Security17:18 · Jun 15

Israel’s defense sector phases out Chinese cars over security concerns and U.S. pressure

WallaCenter
Translated & summarized from Walla by baba
The story · English

Israel’s defense establishment is moving away from Chinese-made cars, citing espionage risks and American pressure. After about five years in which some MG ZS EV models were used by the security unit at the IDF General Staff camp in Tel Aviv, the military and defense institutions are now ending their reliance on Chinese vehicles.

Rafael and Elbit have recently decided to begin removing Chinese cars from their company fleets, even though they had initially planned to keep using them after Israel Aerospace Industries had already stopped. That earlier decision followed recommendations from security officials. The Ministry of Defense had also already halted the inclusion of Chinese vehicles in new tenders.

The IDF was the first major body to fully stop using them, replacing hundreds of Chery Tiggo 7s that had been leased to officers with large families with Mitsubishi Outlander models, as previously reported by Walla Cars. The military had also leased Chery Tiggo 8 and used Chinese electric security-patrol vehicles, but it has since restricted Chinese cars from sensitive bases, including private cars owned by career soldiers and reservists.

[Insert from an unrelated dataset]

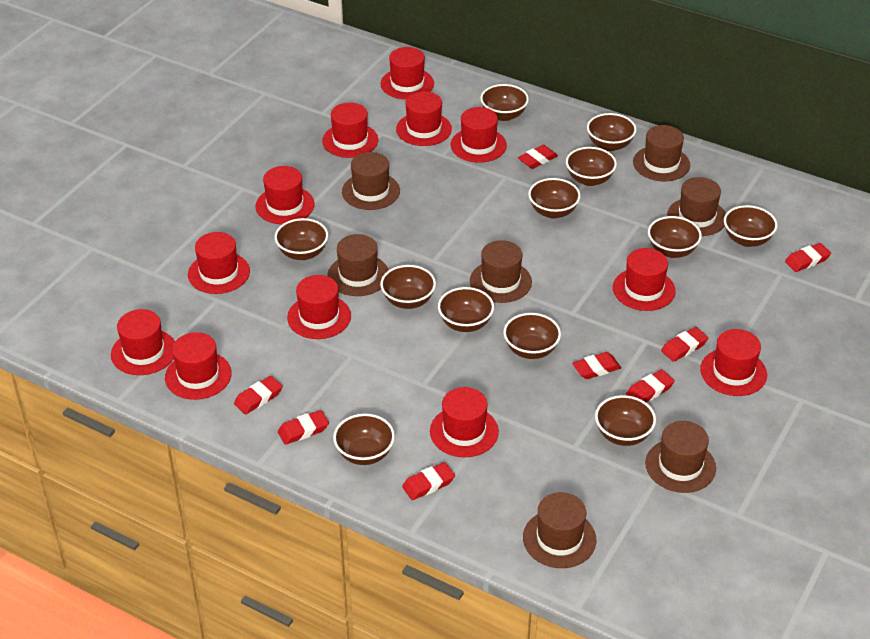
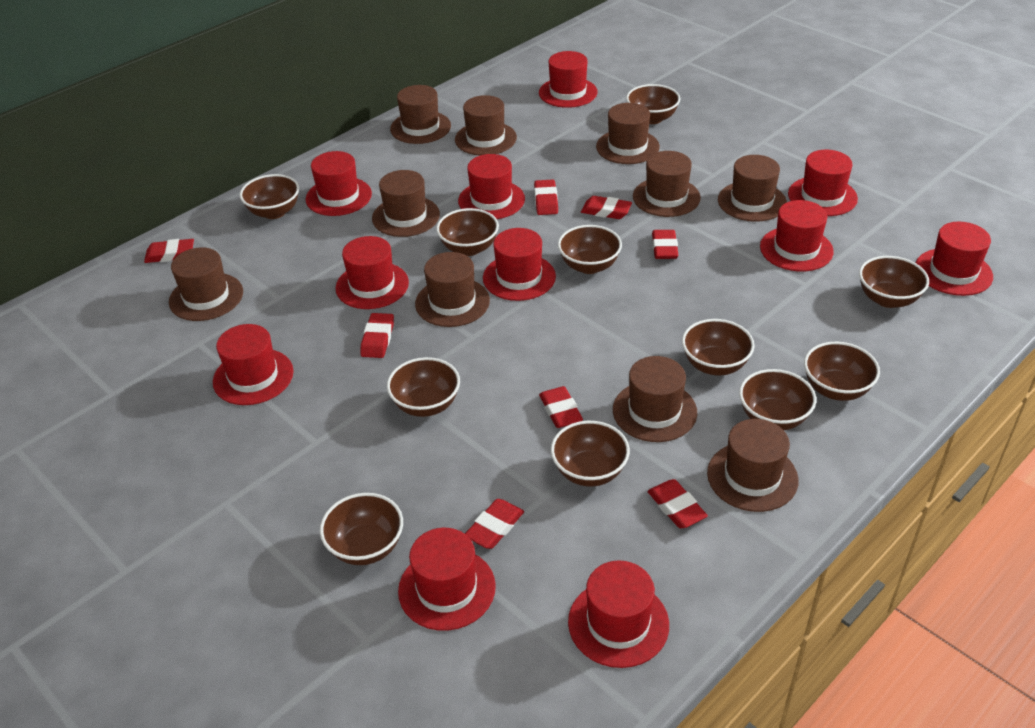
brown bowl: [275,218,328,260] [333,414,395,465] [380,265,436,309] [438,287,494,332] [480,84,529,121] [503,313,561,359] [528,178,581,219] [566,147,617,186] [587,113,636,151] [595,395,656,446] [648,216,702,258] [724,205,777,247] = 12 -> [240,174,299,219] [320,493,403,565] [387,357,460,417] [436,208,499,256] [551,421,630,487] [558,225,622,274] [626,84,680,124] [682,319,755,375] [739,369,816,430] [804,342,880,401] [859,256,929,308] = 11
brown hat: [327,234,388,296] [342,152,400,210] [470,240,532,303] [523,492,596,568] [633,125,690,181] [645,421,716,493] [667,177,726,236] = 7 -> [169,247,243,321] [372,170,440,237] [390,85,451,144] [415,252,490,327] [455,95,517,155] [596,103,660,164] [613,356,697,442] [633,151,701,217] [707,419,799,512] [718,155,787,222] = 10
red hat: [111,309,175,375] [165,332,232,400] [188,232,250,294] [256,166,315,224] [287,275,351,339] [322,103,378,158] [381,47,434,99] [396,91,452,146] [430,387,499,457] [451,107,507,163] [613,248,676,311] [700,329,767,396] = 12 -> [213,324,293,405] [306,151,372,216] [336,236,409,309] [398,528,496,631] [458,154,525,219] [483,228,556,301] [539,51,597,108] [568,560,669,668] [760,200,834,271] [788,150,858,216] [916,222,993,296] = 11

The concern is that modern vehicles contain advanced cameras, microphones, navigation systems that can identify location, and cellular communications that can transmit data from the car. Together, the defense sector and defense industries operate tens of thousands of company cars, usually through leasing, and those fleets will now be open only to manufacturers from South Korea, Japan, Europe, and the United States.

For electric vehicles, the decision could benefit the relatively small number of non-Chinese models sold in Israel, including Hyundai, Kia, Toyota, Citroen, and Renault. More than 40% of new cars sold in Israel are Chinese, and the number of Chinese cars on the road has surpassed 150,000. The article raises the question of whether the defense-sector move could affect the civilian market and slow China’s rapid penetration, which is considered the fastest in the West, where Chinese brands are still below 15% market share on average.